- **AUFGABEN**:
**A)** Was sagt der Text über Orlando und seinen Flughafen zu diesen Punkten?
(i) Was war Orlando lange Jahre?
(ii) Wen zieht Orlando in jüngster Zeit vermehrt an?
(iii) Was soll der Flughafen in nicht allzu ferner Zukunft erhalten?
**B)** Wie könnte der Text über Orlando und seinen Flughafen nach seinem letzten Satz weitergehen? Führen Sie ihn fort.

25.01.2015 Orlando, lange Jahre das Touristen-Mekka der USA, zieht in jüngster Zeit vermehrt Geschäftsreisende an. Das hat auch Konsequenzen für den Flughafen, der zudem verstärkt auf internationale Verbindungen setzt – und nicht zuletzt aus diesem Grund in nicht allzu ferner Zukunft ein neues Terminal erhalten soll. Darf man als grundsätzlich der Objektivität verpflichteter Journalist eigentlich […]

25.01.2015

Orlando, lange Jahre das Touristen-Mekka der USA, zieht in jüngster Zeit vermehrt Geschäftsreisende an. Das hat auch Konsequenzen für den Flughafen, der zudem verstärkt auf internationale Verbindungen setzt – und nicht zuletzt aus diesem Grund in nicht allzu ferner Zukunft ein neues Terminal erhalten soll.

- **DATENAUSZUG**:
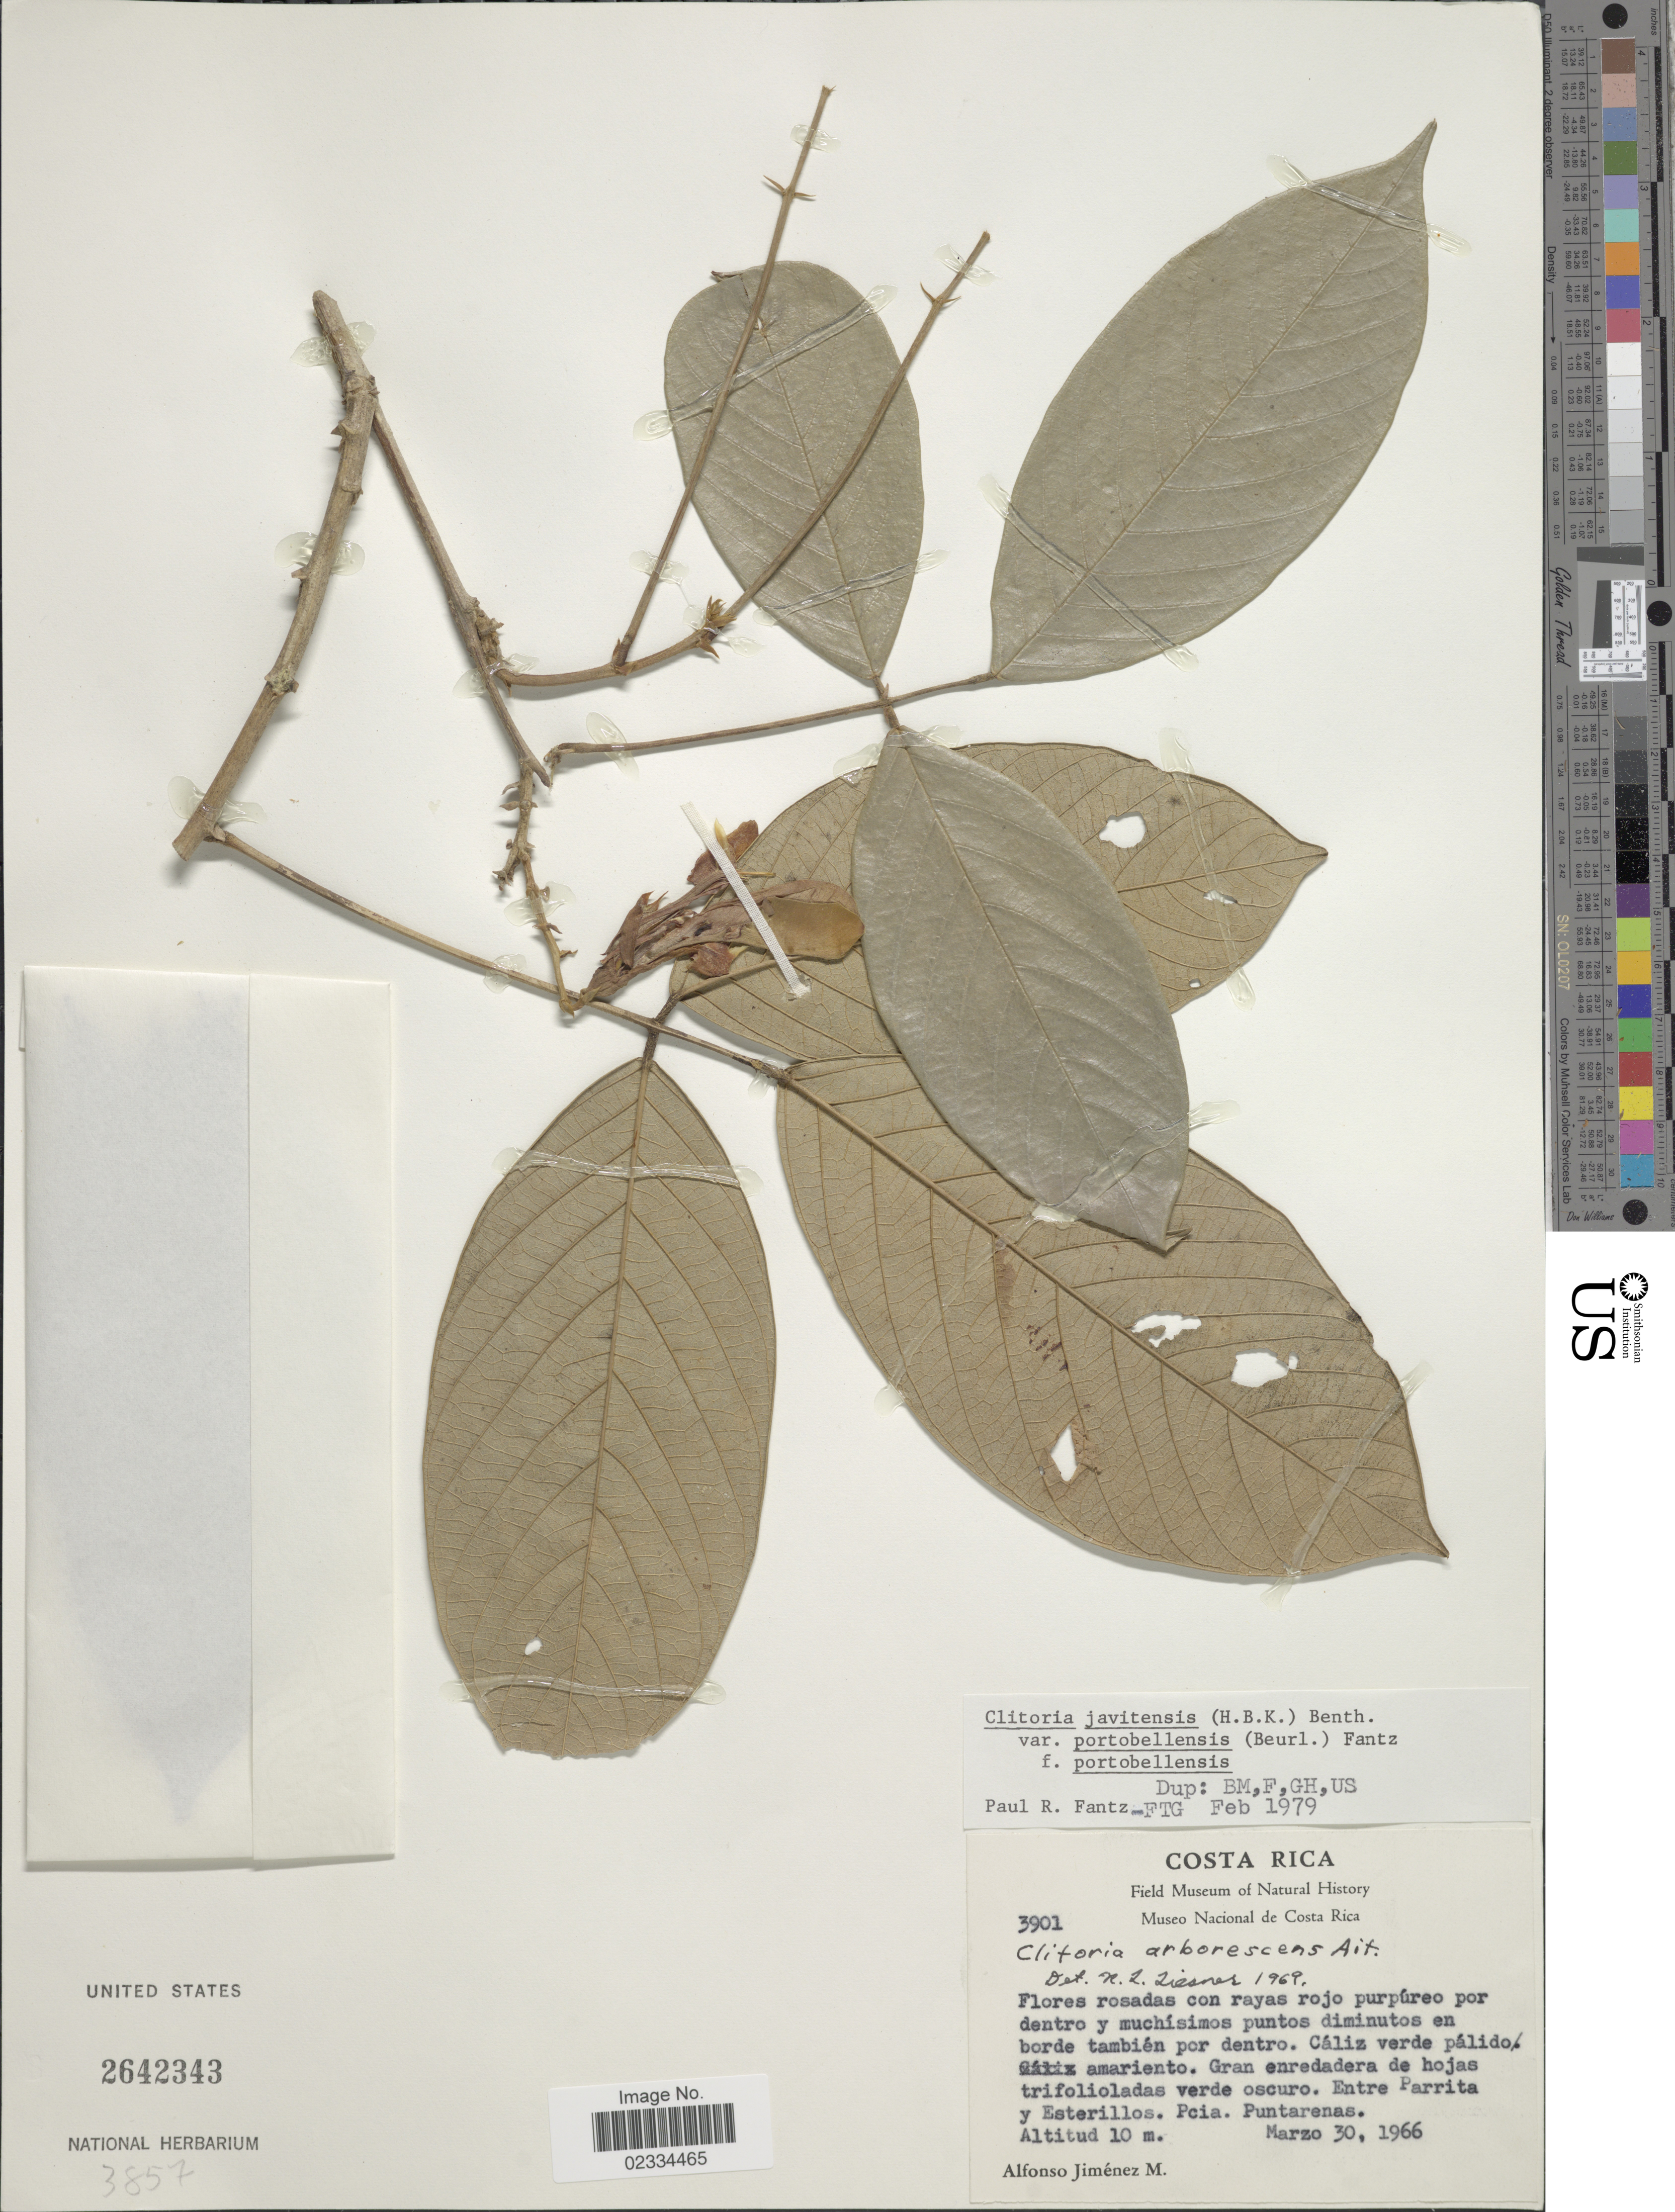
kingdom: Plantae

- **LÖSUNGEN**:
**A)**
(i) Das Touristen-Mekka der USA.
(ii) Geschäftsreisende.
(iii) Ein neues Terminal.

**B)**
Darf man als grundsätzlich der Objektivität verpflichteter Journalist eigentlich einen Lieblingsflughafen haben? Egal: Der Schreiber dieser Zeilen gibt jedenfalls zu, dass er sich am Orlando International Airport deutlich wohler fühlt als an den meisten anderen derartigen Einrichtungen. Woran das liegt? Nun – wo sonst in der zivilisierten Welt führt der Weg vom Check-in zum Gate durch Alligator-Reviere und wo sonst spielt am Nationalfeiertag ein Sinfonieorchester mitten im Terminal? Dazu kommen die vergleichsweise kurzen Wege, das allgemein sehr helle und freundliche Ambiente und der Umstand, dass hier alles irgendwie entspannter abläuft. Und dass, obwohl der Flughafen von zahllosen Familien mit Kleinkindern frequentiert wird, die Disneyworld, SeaWorld oder eine der zahlreichen anderen Attraktionen in der näheren Umgebung besuchen wollen und in der Regel nicht unbedingt als Vielflieger mit entsprechender Erfahrung gelten dürften.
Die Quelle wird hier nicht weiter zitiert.